First off, we use a recent nixos/nix image so that we don’t have to worry about updating channels.
build-container:
image:
name: "nixos/nix:2.12.0"
Next, we set a couple of variables, install cachix and skopeo in the build container, and configure cachix. We don’t strictly need the latter, but it makes the Nix builds significantly faster by caching intermediate artifacts. The $IMAGE_TAG is going to be the name of our final image and it follows this format: registry.gitlab.com/NAMESPACE/PROJECT:BRANCH. The $CI_REGISTRY_IMAGE and $CI_COMMIT_REF_SLUG variables are set automatically by Gitlab.
variables:
CACHIX_CACHE_NAME: scvalex-scvalex-net
IMAGE_TAG: $CI_REGISTRY_IMAGE:$CI_COMMIT_REF_SLUG
before_script:
- nix-env --install --attr nixpkgs.cachix
- nix-env --install --attr nixpkgs.skopeo
- cachix use "$CACHIX_CACHE_NAME"
Next, we enable Nix flakes:
script:
- mkdir -p "$HOME/.config/nix"
- echo 'experimental-features = nix-command flakes' > "$HOME/.config/nix/nix.conf"
Next, we disable checking for container image signatures because we know exactly where our image came from and where it’s going:
- mkdir -p "/etc/containers/"
- echo '{"default":[{"type":"insecureAcceptAnything"}]}' > /etc/containers/policy.json
If we don’t set the above policy, we get errors like the following:
time="2022-12-13T14:57:35Z" level=fatal msg="Error loading trust policy: open /etc/containers/policy.json: no such file or directory"
skopeo error if the policy is not set
Error: payload does not match any of the supported image formats:
* oci: open /etc/containers/policy.json: no such file or directory
* oci-archive: open /etc/containers/policy.json: no such file or directory
* docker-archive: open /etc/containers/policy.json: no such file or directory
* dir: open /etc/containers/policy.json: no such file or directory
podman error if the policy is not set
Next, we build our container and wrap the invocation with cachix:
- cachix watch-exec "$CACHIX_CACHE_NAME" nix build .#container
Finally, we log in to the container registry with skopeo, output some debugging information, and upload the image to the registry. The $CI_REGISTRY, $CI_REGISTRY_USER, $CI_REGISTRY_PASSWORD variables are set automatically by Gitlab.
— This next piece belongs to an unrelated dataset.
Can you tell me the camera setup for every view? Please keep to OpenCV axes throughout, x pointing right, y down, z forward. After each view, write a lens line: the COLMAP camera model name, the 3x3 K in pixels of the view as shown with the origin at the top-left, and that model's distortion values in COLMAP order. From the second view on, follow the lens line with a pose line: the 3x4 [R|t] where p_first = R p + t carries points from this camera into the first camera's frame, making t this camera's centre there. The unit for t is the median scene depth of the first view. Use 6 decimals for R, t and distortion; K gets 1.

- skopeo login --username "$CI_REGISTRY_USER" --password "$CI_REGISTRY_PASSWORD" "$CI_REGISTRY"
- ls -lh ./result
- 'skopeo inspect docker-archive://$(readlink -f ./result)'
- 'skopeo copy docker-archive://$(readlink -f ./result) docker://$IMAGE_TAG'
An alternative to skopeo is podman which has the advantage of being more familiar to people. To use it, we just replace all the skopeo related lines with:
- nix-env --install --attr nixpkgs.podman
- podman login --username "$CI_REGISTRY_USER" --password "$CI_REGISTRY_PASSWORD" "$CI_REGISTRY"
- podman load < ./result
- podman image ls --all
- podman push scvalex.net:flake "$IMAGE_TAG"
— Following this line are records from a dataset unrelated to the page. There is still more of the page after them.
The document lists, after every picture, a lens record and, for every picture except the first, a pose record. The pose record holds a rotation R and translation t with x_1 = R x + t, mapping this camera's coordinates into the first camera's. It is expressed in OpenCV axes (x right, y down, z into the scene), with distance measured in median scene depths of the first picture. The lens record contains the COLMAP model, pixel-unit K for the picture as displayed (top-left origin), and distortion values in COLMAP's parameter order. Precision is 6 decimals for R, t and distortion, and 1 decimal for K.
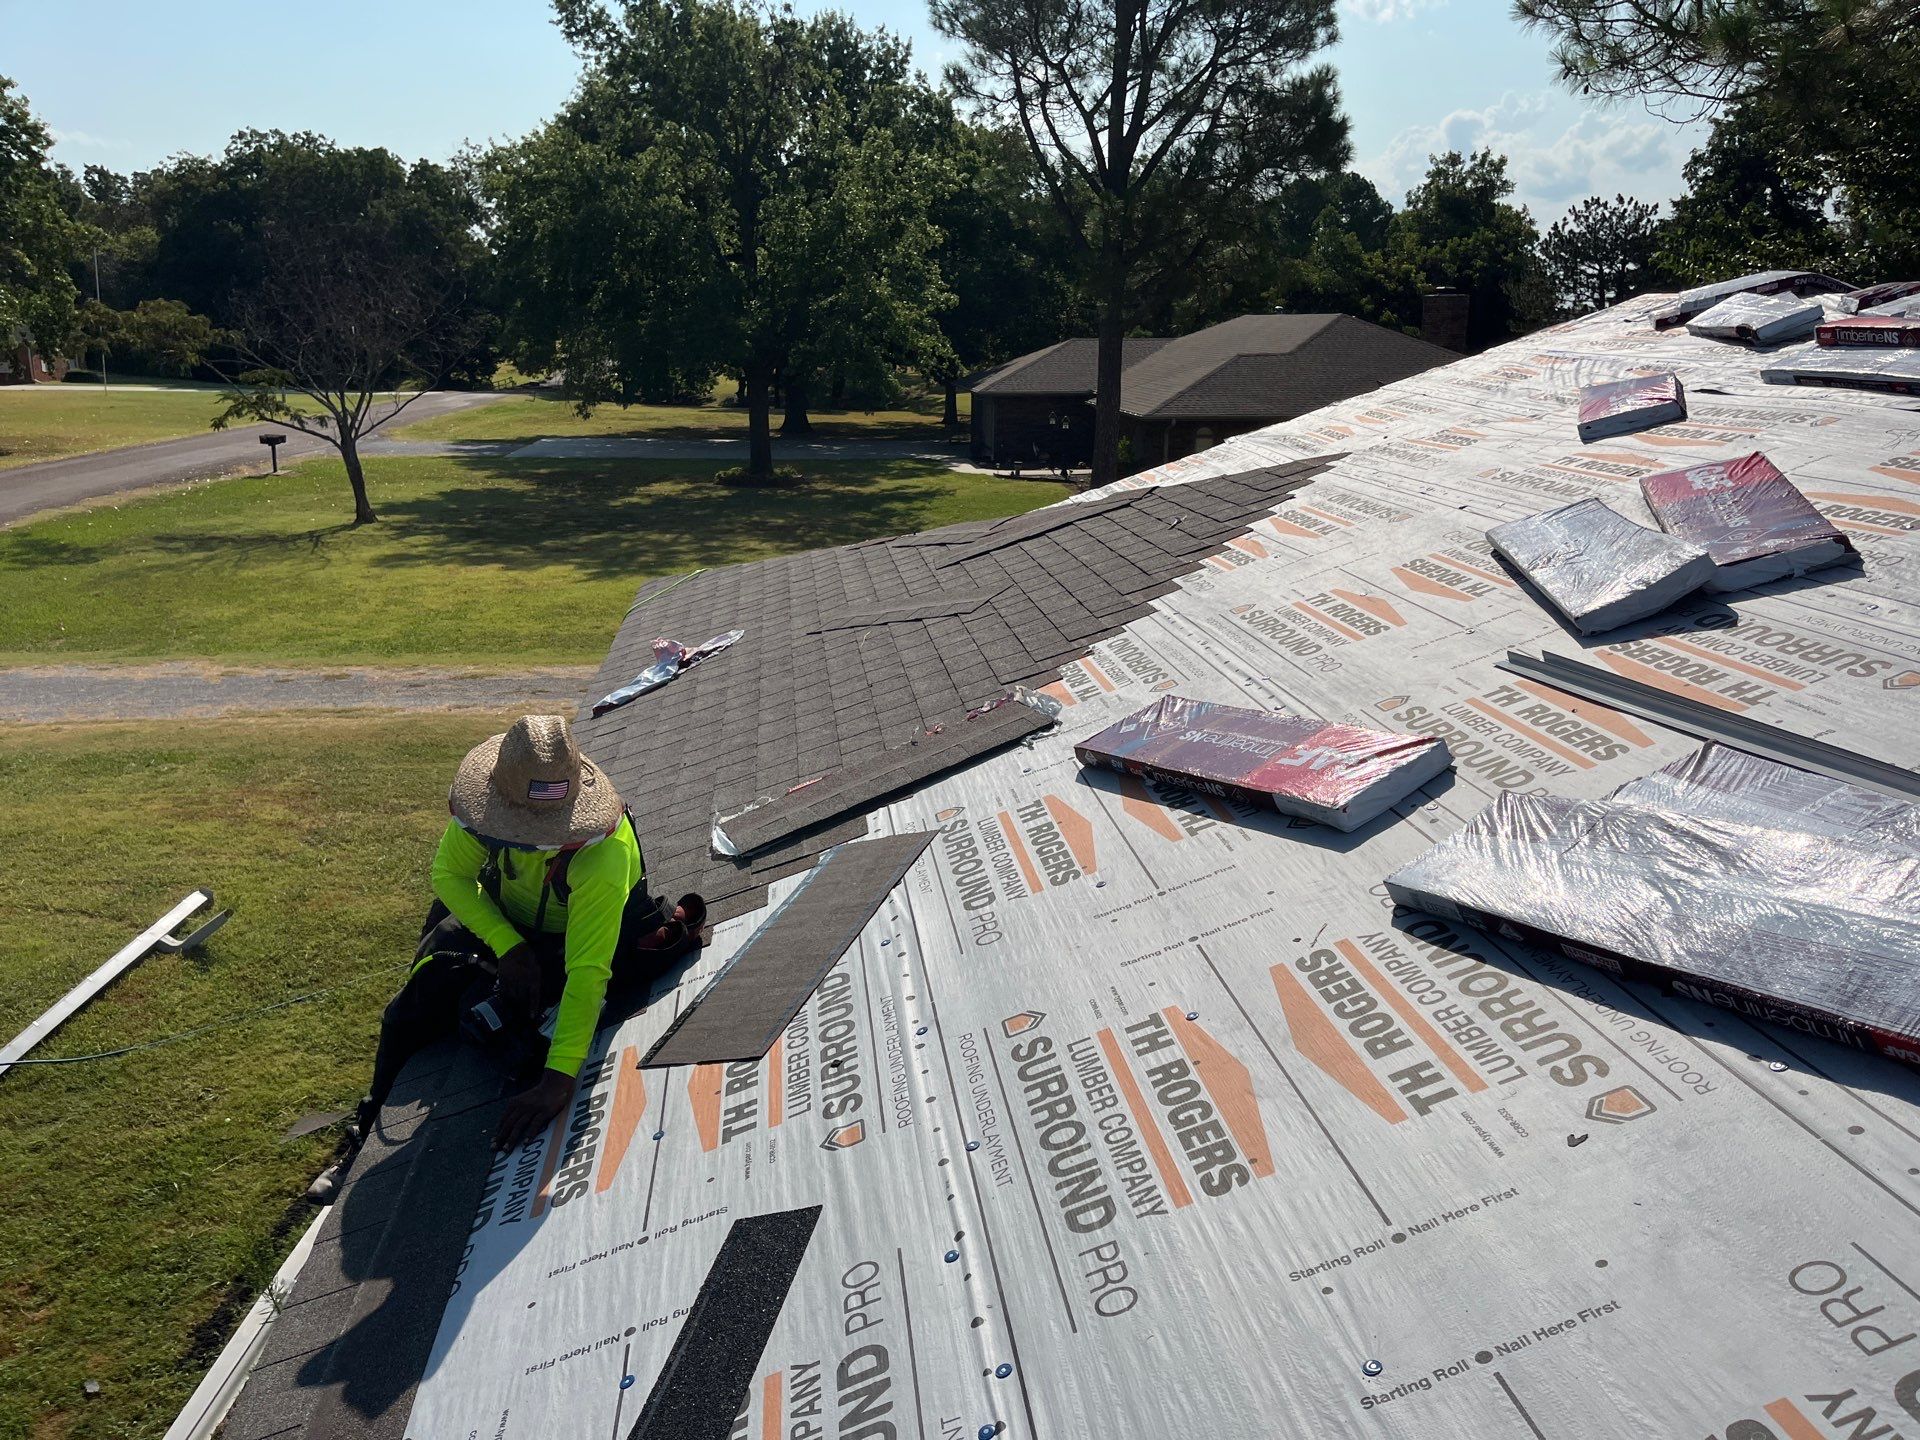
lens RADIAL K [[1466.1, 0, 970.2], [0, 1466.1, 717.2], [0, 0, 1]] dist [0.063987, -0.089787]
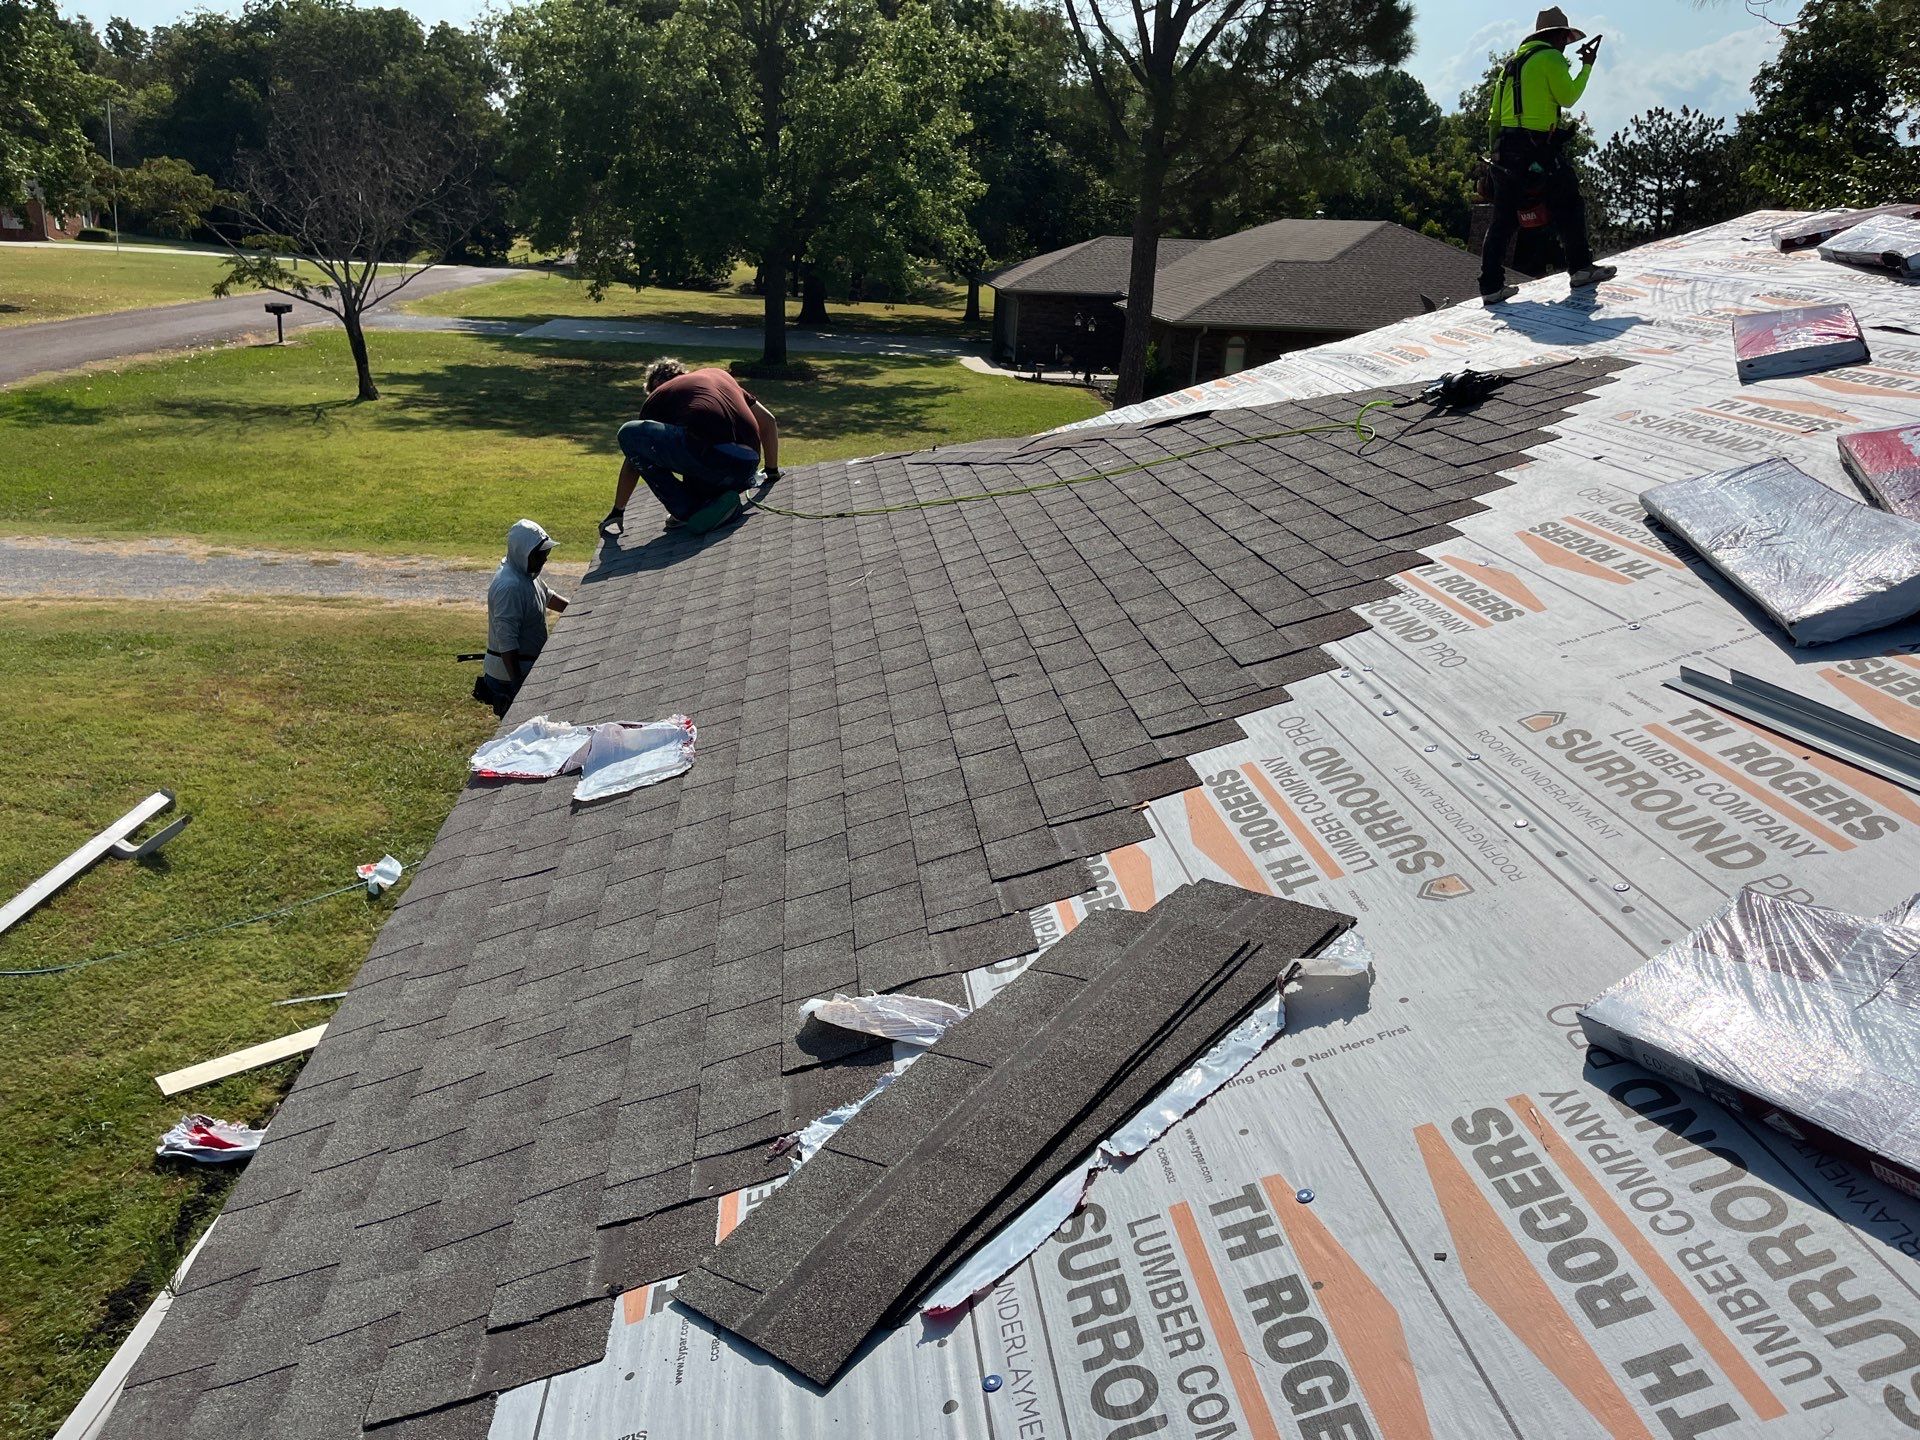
lens RADIAL K [[1460.6, 0, 944.7], [0, 1460.6, 715.6], [0, 0, 1]] dist [0.078798, -0.119001]
pose [[0.998734, 0.046643, -0.018825, -0.001941], [-0.045295, 0.996751, 0.066598, -0.006289], [0.021870, -0.065661, 0.997602, 0.026545]]
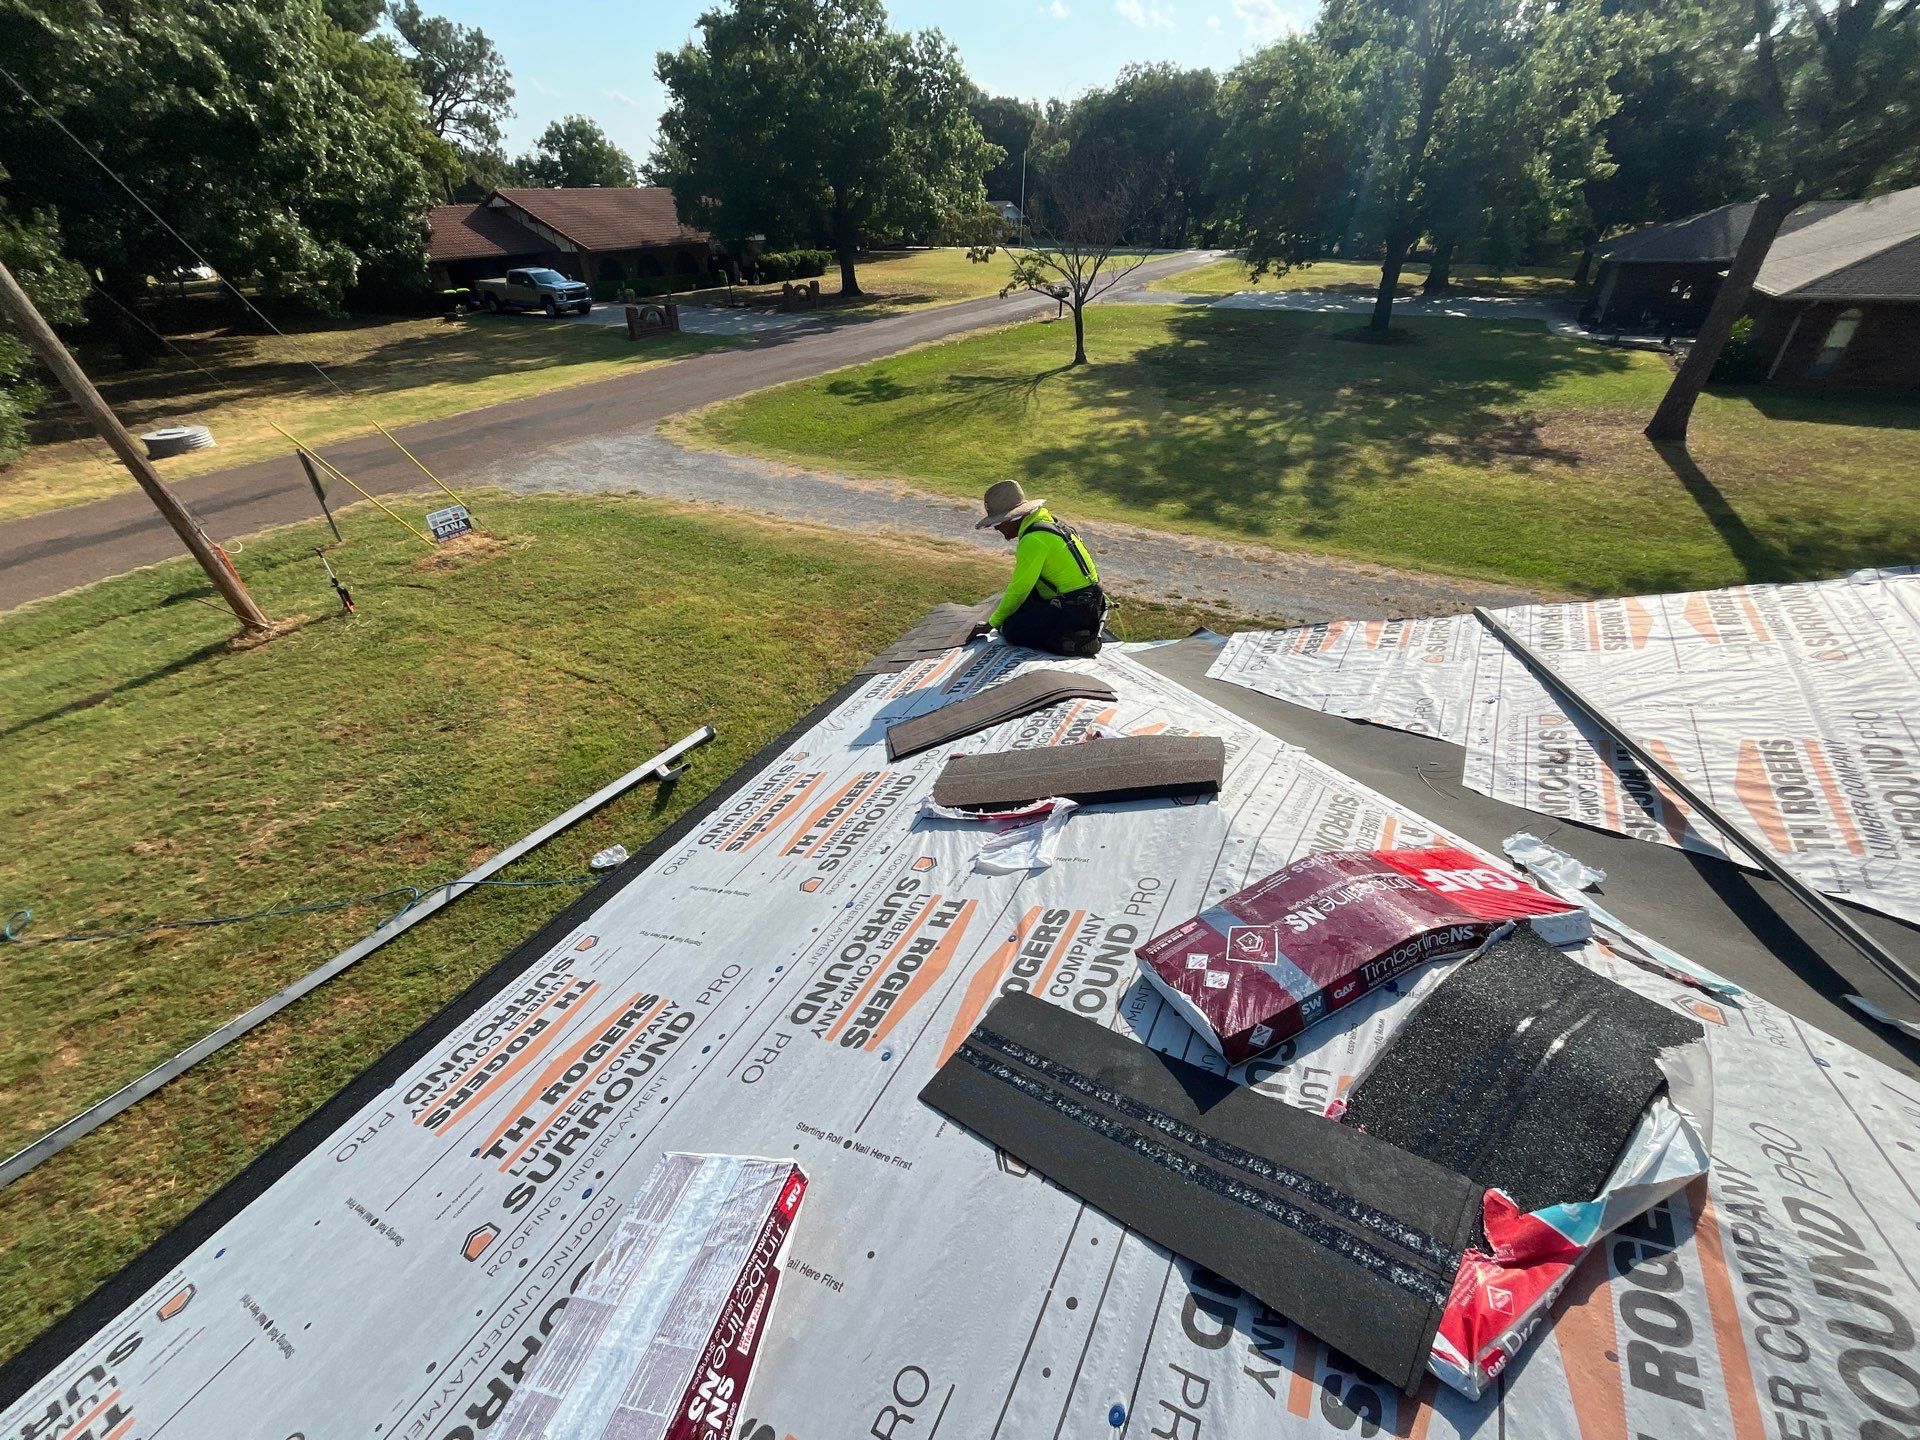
lens RADIAL K [[792.2, 0, 948.8], [0, 792.2, 726.0], [0, 0, 1]] dist [-0.003769, -0.000366]
pose [[0.806415, 0.301670, -0.508616, 0.023938], [-0.117789, 0.924800, 0.361760, -0.069406], [0.579500, -0.231819, 0.781306, 0.190985]]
The disadvantage of podman is that we introduce an intermediate step of loading the image to the build container’s local registry.
Conclusion
And there you have it: the recipe for bundling a Rust program and some files into a container using Nix and Gitlab CI. Like everything else involving multiple complex systems, it’s conceptually easy to do, but practically complicated to configure.